For instance, a study conducted earlier this year by Jochen Hartmann at the University of Munich and Jasper Schwenzow and Maximilian Witte at the University of Hamburg found that when prompted using hundreds of political statements, ChatGPT “would impose taxes on flights, restrict rent increases, and legalize abortion.” The AI bot also would “most likely” have voted for the left-wing Green party in Germany and the Netherlands.

The European researchers are not alone. Tests performed by The Brookings Institution found in May that, although the bot would sometimes give inconsistent answers, generally, “there is a clear left-leaning political bias to many of the ChatGPT responses.”

One area of possible future research is whether, with increased capabilities, AI bots can routinely identify someone’s political beliefs. Current research seems to indicate they can. One 2021 study discovered that an AI bot provided with someone’s face could predict that person’s political leanings with 72% accuracy.

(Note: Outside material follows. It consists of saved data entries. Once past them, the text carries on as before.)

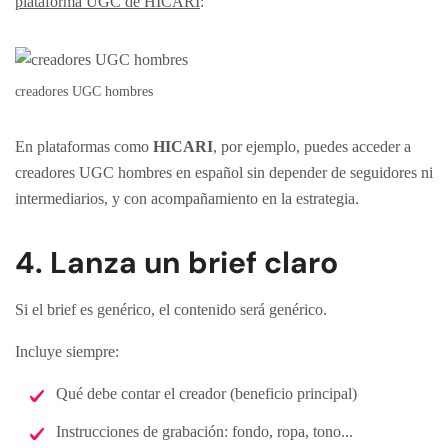
plataforma UGC de HICARI
:
creadores UGC hombres
En plataformas como
HICARI
, por ejemplo, puedes acceder a
creadores UGC hombres en español sin depender de seguidores ni
intermediarios, y con acompañamiento en la estrategia.
4. Lanza un brief claro
Si el brief es genérico, el contenido será genérico.
Incluye siempre:
Qué debe contar el creador (beneficio principal)
Instrucciones de grabación: fondo, ropa, tono...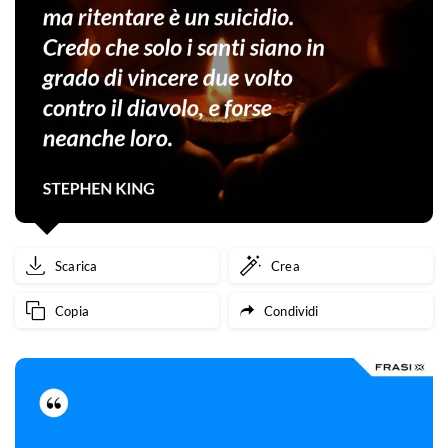
Scarica
Crea
Copia
Condividi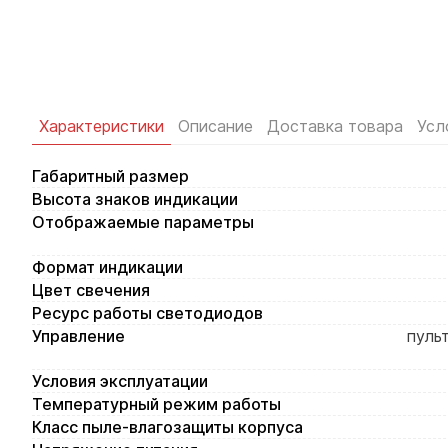
Характеристики
Описание
Доставка товара
Усл
Габаритный размер
Высота знаков индикации
Отображаемые параметры
Формат индикации
Цвет свечения
Ресурс работы светодиодов
Управление
пуль
Условия эксплуатации
Температурный режим работы
Класс пыле-влагозащиты корпуса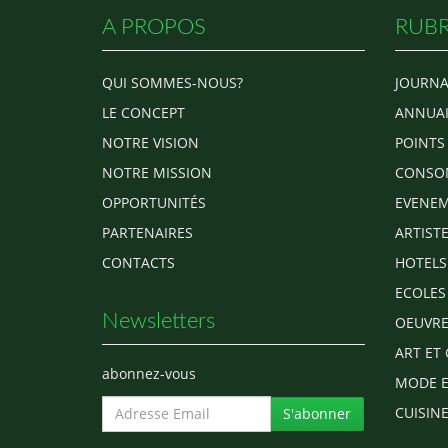
A PROPOS
RUBR
QUI SOMMES-NOUS?
JOURNA
LE CONCEPT
ANNUAI
NOTRE VISION
POINTS
NOTRE MISSION
CONSO
OPPORTUNITÉS
EVENEM
PARTENAIRES
ARTIST
CONTACTS
HOTELS
ECOLES
Newsletters
OEUVRE
ART ET 
abonnez-vous
MODE E
CUISINE
S'abonner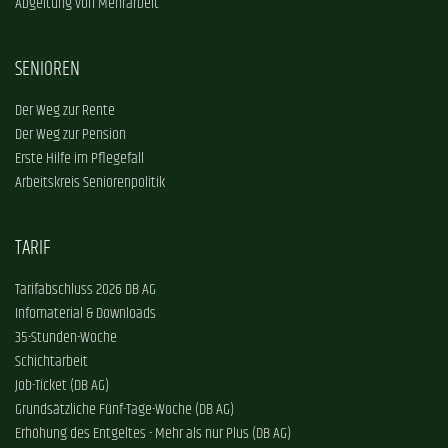
Abgeltung von Mehrarbeit
SENIOREN
Der Weg zur Rente
Der Weg zur Pension
Erste Hilfe im Pflegefall
Arbeitskreis Seniorenpolitik
TARIF
Tarifabschluss 2026 DB AG
Infomaterial & Downloads
35-Stunden-Woche
Schichtarbeit
Job-Ticket (DB AG)
Grundsätzliche Fünf-Tage-Woche (DB AG)
Erhöhung des Entgeltes - Mehr als nur Plus (DB AG)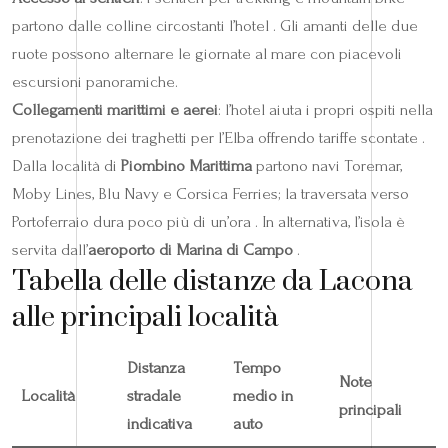
partono dalle colline circostanti l’hotel . Gli amanti delle due
ruote possono alternare le giornate al mare con piacevoli
escursioni panoramiche.
Collegamenti marittimi e aerei
: l’hotel aiuta i propri ospiti nella
prenotazione dei traghetti per l’Elba offrendo tariffe scontate .
Dalla località di
Piombino Marittima
partono navi Toremar,
Moby Lines, Blu Navy e Corsica Ferries; la traversata verso
Portoferraio dura poco più di un’ora . In alternativa, l’isola è
servita dall’
aeroporto di Marina di Campo
.
Tabella delle distanze da Lacona
alle principali località
Distanza
Tempo
Note
Località
stradale
medio in
principali
indicativa
auto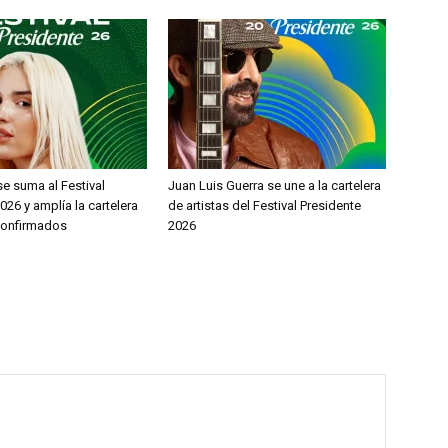
e suma al Festival
Juan Luis Guerra se une a la cartelera
026 y amplía la cartelera
de artistas del Festival Presidente
 confirmados
2026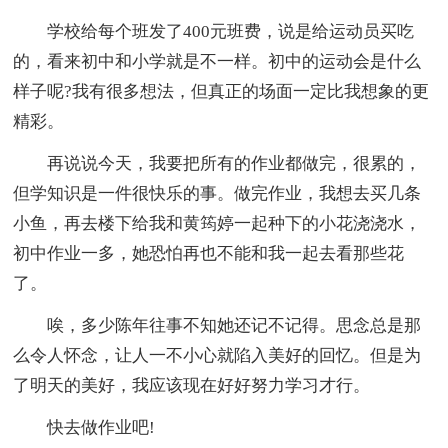
学校给每个班发了400元班费，说是给运动员买吃
的，看来初中和小学就是不一样。初中的运动会是什么
样子呢?我有很多想法，但真正的场面一定比我想象的更
精彩。
再说说今天，我要把所有的作业都做完，很累的，
但学知识是一件很快乐的事。做完作业，我想去买几条
小鱼，再去楼下给我和黄筠婷一起种下的小花浇浇水，
初中作业一多，她恐怕再也不能和我一起去看那些花
了。
唉，多少陈年往事不知她还记不记得。思念总是那
么令人怀念，让人一不小心就陷入美好的回忆。但是为
了明天的美好，我应该现在好好努力学习才行。
快去做作业吧!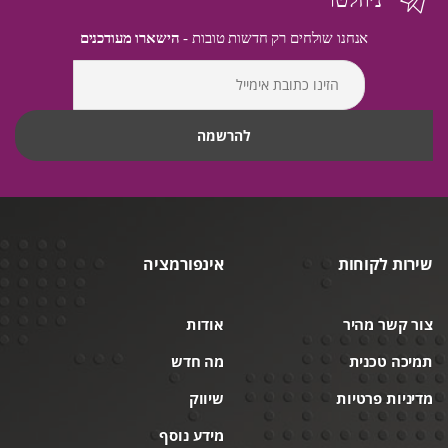
אנחנו שולחים רק חדשות טובות -
הישארו מעודכנים
שירות לקוחות
אינפורמציה
צור קשר מהיר
אודות
תמיכה טכנית
מה חדש
מדיניות פרטיות
שיווק
מידע נוסף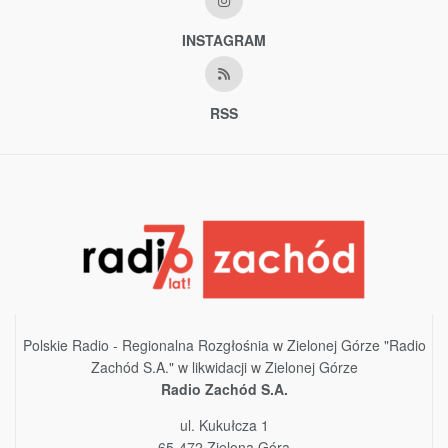
INSTAGRAM
RSS
Polskie Radio - Regionalna Rozgłośnia w Zielonej Górze "Radio
Zachód S.A." w likwidacji w Zielonej Górze
Radio Zachód S.A.
ul. Kukułcza 1
65-472 Zielona Góra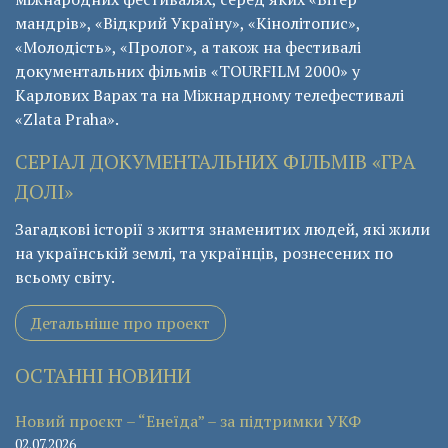
мандрів», «Відкрий Україну», «Кінолітопис»,
«Молодість», «Пролог», а також на фестивалі
документальних фільмів «ТОURFILM 2000» у
Карлових Варах та на Міжнардному телефестивалі
«Zlata Praha».
СЕРІАЛ ДОКУМЕНТАЛЬНИХ ФІЛЬМІВ «ГРА
ДОЛІ»
Загадкові історії з життя знаменитих людей, які жили
на українській землі, та українців, рознесених по
всьому світу.
Детальніше про проект
ОСТАННІ НОВИНИ
Новий проєкт – “Енеїда” – за підтримки УКФ
02.07.2026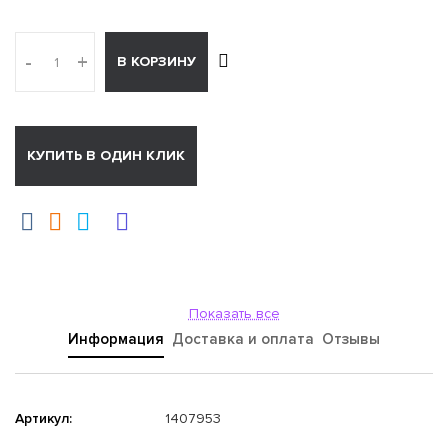
-
+
В КОРЗИНУ
КУПИТЬ В ОДИН КЛИК
Показать все
Информация
Доставка и оплата
Отзывы
Артикул:
1407953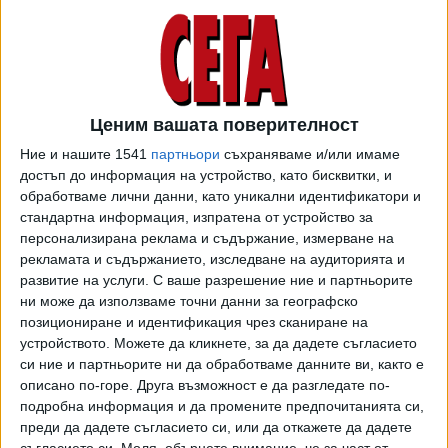
при реновацията на бивш мебелен магазин в Уисконсин.
Постепенно идеята е подета и разширена от
потребители в интернет, докато през 2022 г. не попада в
ръцете на 16-годишния тогава Кейн Парсънс. Той я
развива в поредица от заплетени, взаимосвързани
Ценим вашата поверителност
кратки филмчета в YouTube. Те се превръщат в
Ние и нашите 1541
партньори
съхраняваме и/или имаме
сензация. В тях камерата винаги е от ръка и се движи
достъп до информация на устройство, като бисквитки, и
заедно с героя, независимо дали той стъпва
обработваме лични данни, като уникални идентификатори и
предпазливо или бяга от опасност, която дебне зад
стандартна информация, изпратена от устройство за
ъгъла. Уплахът идва от мисълта, че човек внезапно е
персонализирана реклама и съдържание, измерване на
попаднал в безкрайно, празно и странно пространство -
рекламата и съдържанието, изследване на аудиторията и
развитие на услуги.
С ваше разрешение ние и партньорите
клаустрофобичен лабиринт от жълтеникави стаи,
ни може да използваме точни данни за географско
коридори и офиси, които изглеждат познати, но сякаш не
позициониране и идентификация чрез сканиране на
би трябвало да съществуват. Неясното, едрозърнесто
устройството. Можете да кликнете, за да дадете съгласието
изображение напомня за проекти от VHS епохата като
си ние и партньорите ни да обработваме данните ви, както е
"Проклятието Блеър", но носи и естетиката на интернет
описано по-горе. Друга възможност е да разгледате по-
меметата. Основателно се посочва, че навярно първото
подробна информация и да промените предпочитанията си,
лиминално пространство в киното са пустите хотелски
преди да дадете съгласието си, или да откажете да дадете
съгласието си.
Моля, обърнете внимание, че за част от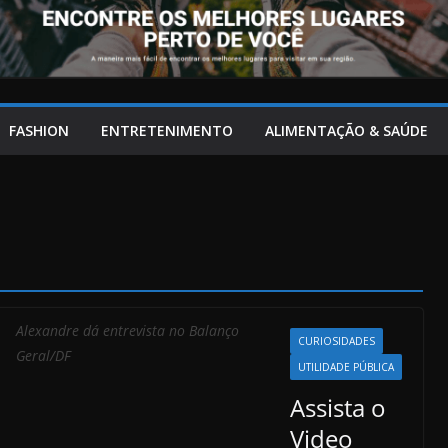
FASHION
ENTRETENIMENTO
ALIMENTAÇÃO & SAÚDE
Alexandre dá entrevista no Balanço
CURIOSIDADES
Geral/DF
UTILIDADE PÚBLICA
Assista o
Video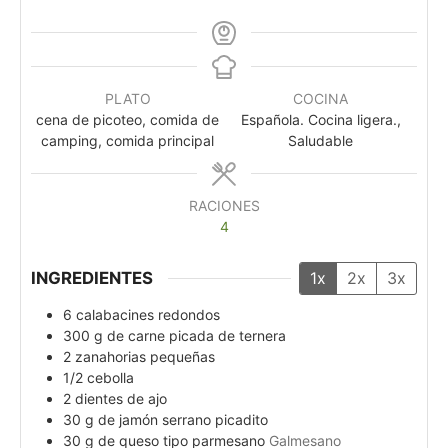
PLATO
COCINA
cena de picoteo, comida de
Española. Cocina ligera.,
camping, comida principal
Saludable
RACIONES
4
INGREDIENTES
1x
2x
3x
6
calabacines redondos
300
g
de carne picada de ternera
2
zanahorias pequeñas
1/2
cebolla
2
dientes de ajo
30
g
de jamón serrano picadito
30
g
de queso tipo parmesano
Galmesano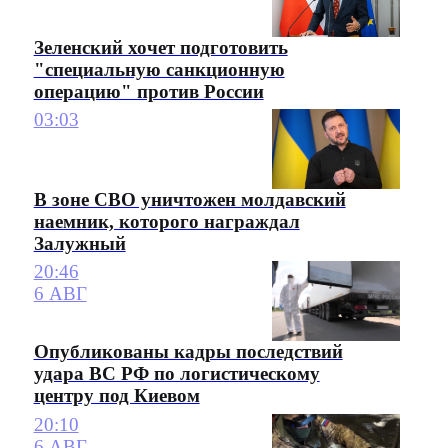
Зеленский хочет подготовить
"специальную санкционную
операцию" против России
03:03
В зоне СВО уничтожен молдавский
наемник, которого награждал
Залужный
20:46
6 АВГ
Опубликованы кадры последствий
удара ВС РФ по логистическому
центру под Киевом
20:10
6 АВГ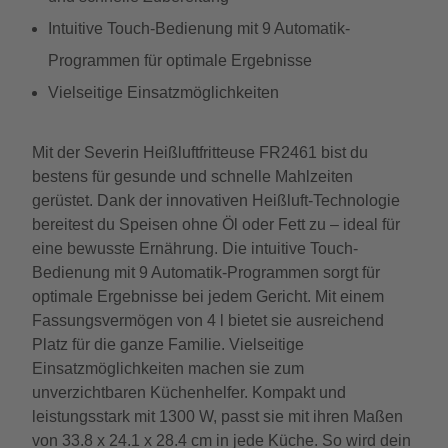
Intuitive Touch-Bedienung mit 9 Automatik-
Programmen für optimale Ergebnisse
Vielseitige Einsatzmöglichkeiten
Mit der Severin Heißluftfritteuse FR2461 bist du
bestens für gesunde und schnelle Mahlzeiten
gerüstet. Dank der innovativen Heißluft-Technologie
bereitest du Speisen ohne Öl oder Fett zu – ideal für
eine bewusste Ernährung. Die intuitive Touch-
Bedienung mit 9 Automatik-Programmen sorgt für
optimale Ergebnisse bei jedem Gericht. Mit einem
Fassungsvermögen von 4 l bietet sie ausreichend
Platz für die ganze Familie. Vielseitige
Einsatzmöglichkeiten machen sie zum
unverzichtbaren Küchenhelfer. Kompakt und
leistungsstark mit 1300 W, passt sie mit ihren Maßen
von 33.8 x 24.1 x 28.4 cm in jede Küche. So wird dein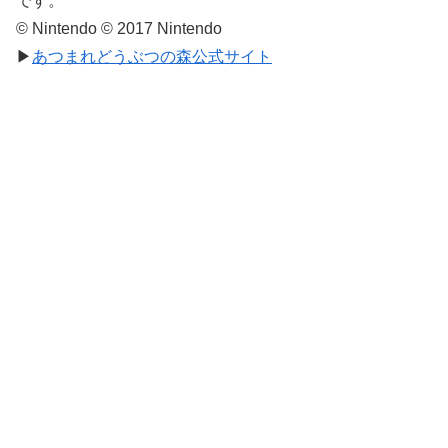
です。
© Nintendo © 2017 Nintendo
▶
あつまれどうぶつの森公式サイト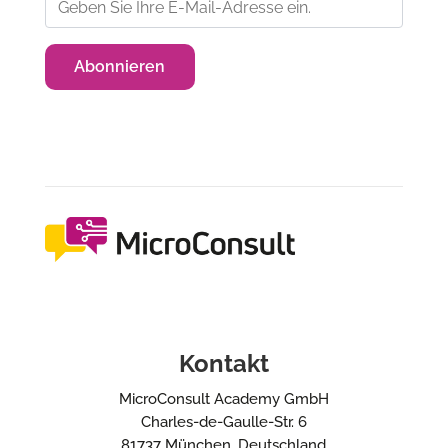
Kontakt
MicroConsult Academy GmbH
Charles-de-Gaulle-Str. 6
81737 München, Deutschland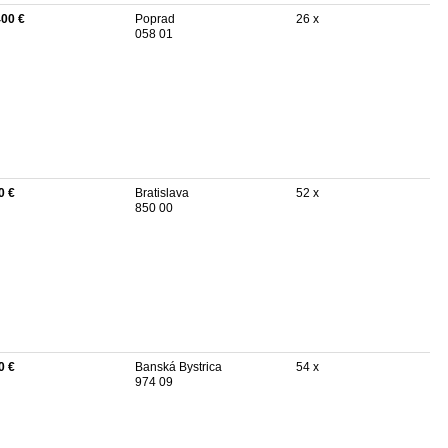
400 €
Poprad
26 x
058 01
0 €
Bratislava
52 x
850 00
0 €
Banská Bystrica
54 x
974 09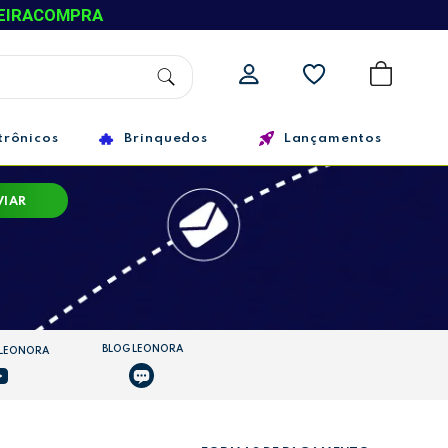
EIRACOMPRA
trônicos
Brinquedos
Lançamentos
VIAR
BLOG LEONORA
 LEONORA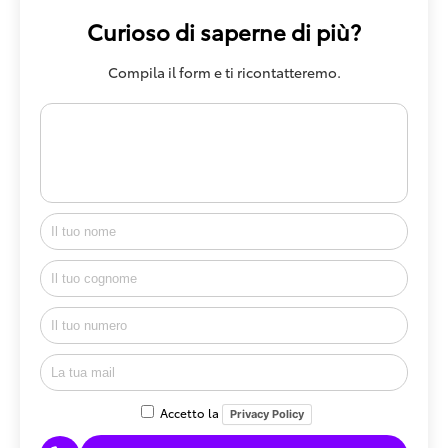
Curioso di saperne di più?
Compila il form e ti ricontatteremo.
Accetto la
Privacy Policy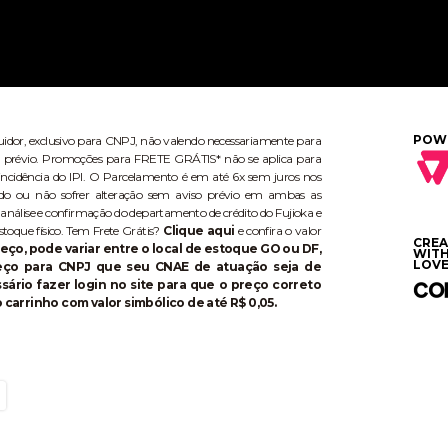
POW
buidor, exclusivo para CNPJ, não valendo necessariamente para
aviso prévio. Promoções para FRETE GRÁTIS* não se aplica para
ncidência do IPI. O Parcelamento é em até 6x sem juros nos
do ou não sofrer alteração sem aviso prévio em ambas as
 análise e confirmação do departamento de crédito do Fujioka e
stoque físico. Tem Frete Grátis?
Clique aqui
e confira o valor
CRE
eço, pode variar entre o local de estoque GO ou DF,
WIT
LOVE
reço para CNPJ que seu CNAE de atuação seja de
ário fazer login no site para que o preço correto
 carrinho com valor simbólico de até R$ 0,05.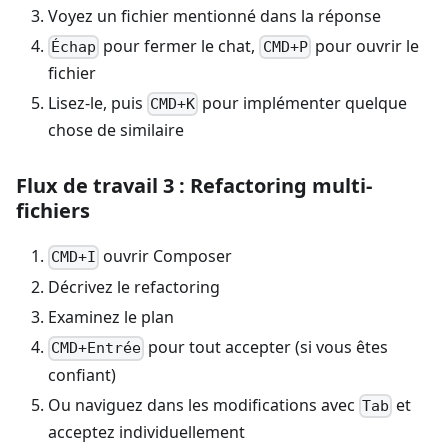
Voyez un fichier mentionné dans la réponse
pour fermer le chat,
pour ouvrir le
Échap
CMD+P
fichier
Lisez-le, puis
pour implémenter quelque
CMD+K
chose de similaire
Flux de travail 3 : Refactoring multi-
fichiers
ouvrir Composer
CMD+I
Décrivez le refactoring
Examinez le plan
pour tout accepter (si vous êtes
CMD+Entrée
confiant)
Ou naviguez dans les modifications avec
et
Tab
acceptez individuellement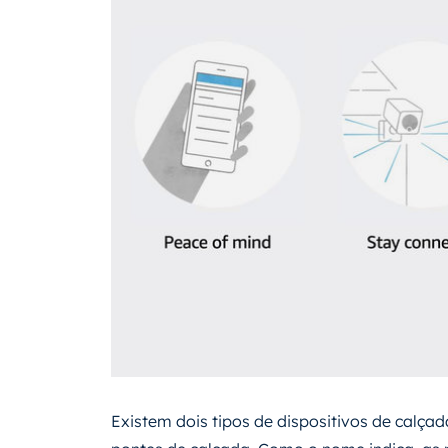
Existem dois tipos de dispositivos de calçad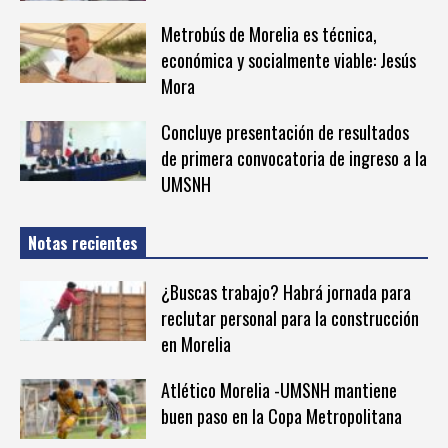
Metrobús de Morelia es técnica,
económica y socialmente viable: Jesús
Mora
Concluye presentación de resultados
de primera convocatoria de ingreso a la
UMSNH
Notas recientes
¿Buscas trabajo? Habrá jornada para
reclutar personal para la construcción
en Morelia
Atlético Morelia -UMSNH mantiene
buen paso en la Copa Metropolitana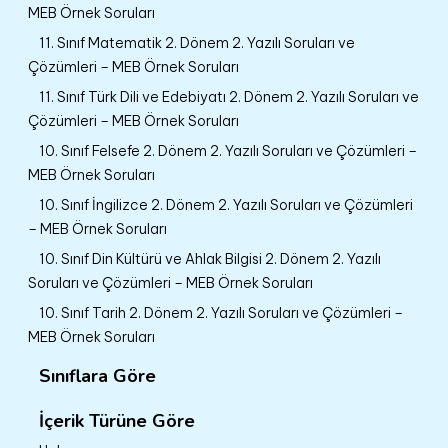
MEB Örnek Soruları
11. Sınıf Matematik 2. Dönem 2. Yazılı Soruları ve
Çözümleri – MEB Örnek Soruları
11. Sınıf Türk Dili ve Edebiyatı 2. Dönem 2. Yazılı Soruları ve
Çözümleri – MEB Örnek Soruları
10. Sınıf Felsefe 2. Dönem 2. Yazılı Soruları ve Çözümleri –
MEB Örnek Soruları
10. Sınıf İngilizce 2. Dönem 2. Yazılı Soruları ve Çözümleri
– MEB Örnek Soruları
10. Sınıf Din Kültürü ve Ahlak Bilgisi 2. Dönem 2. Yazılı
Soruları ve Çözümleri – MEB Örnek Soruları
10. Sınıf Tarih 2. Dönem 2. Yazılı Soruları ve Çözümleri –
MEB Örnek Soruları
Sınıflara Göre
İçerik Türüne Göre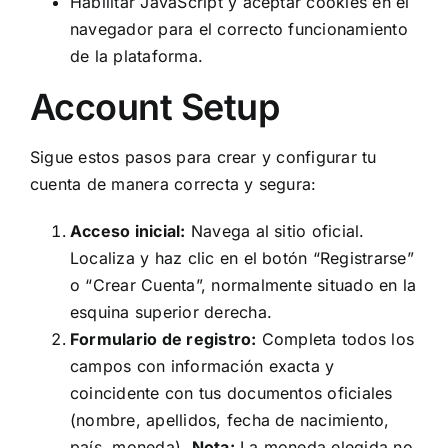
Habilitar JavaScript y aceptar cookies en el
navegador para el correcto funcionamiento
de la plataforma.
Account Setup
Sigue estos pasos para crear y configurar tu
cuenta de manera correcta y segura:
Acceso inicial:
Navega al sitio oficial.
Localiza y haz clic en el botón “Registrarse”
o “Crear Cuenta”, normalmente situado en la
esquina superior derecha.
Formulario de registro:
Completa todos los
campos con información exacta y
coincidente con tus documentos oficiales
(nombre, apellidos, fecha de nacimiento,
país, moneda).
Nota:
La moneda elegida no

Less academic tests have provided other examples of the bot’s leftist views. In February, a Twitter user (the platform is now called “X”) reported, in an experiment that independent sources later verified, that when he tried to get ChatGPT to write a positive poem about Donald Trump, the bot refused. However, he was able to get a poem about Joe Biden. Campus Reform verified that the bot will now write a poem about Donald Trump.

Some researchers are candid about their concerns. David Rozado, an associate professor at the New Zealand Institute of Skills and Technology, fed ChatGPT fifteen political orientation tests for a study published by the Manhattan Institute. In fourteen of those tests, the bot exhibited preferences for left-wing policies.

In the study’s conclusion, Rozado notes several implications of the research. Among them, “Political and demographic biases embedded in widely used AI systems can degrade democratic institutions and processes” and “Public facing AI systems that manifest clear political bias can increase societal polarization.”

Rozado also emphasizes that AI should provide factual information, not opinions, on subjective questions and issues, such as abortion, the family, the death penalty, immigration, and others.

Campus Reform contacted the authors of the studies, all named universities, and OpenAI for comment.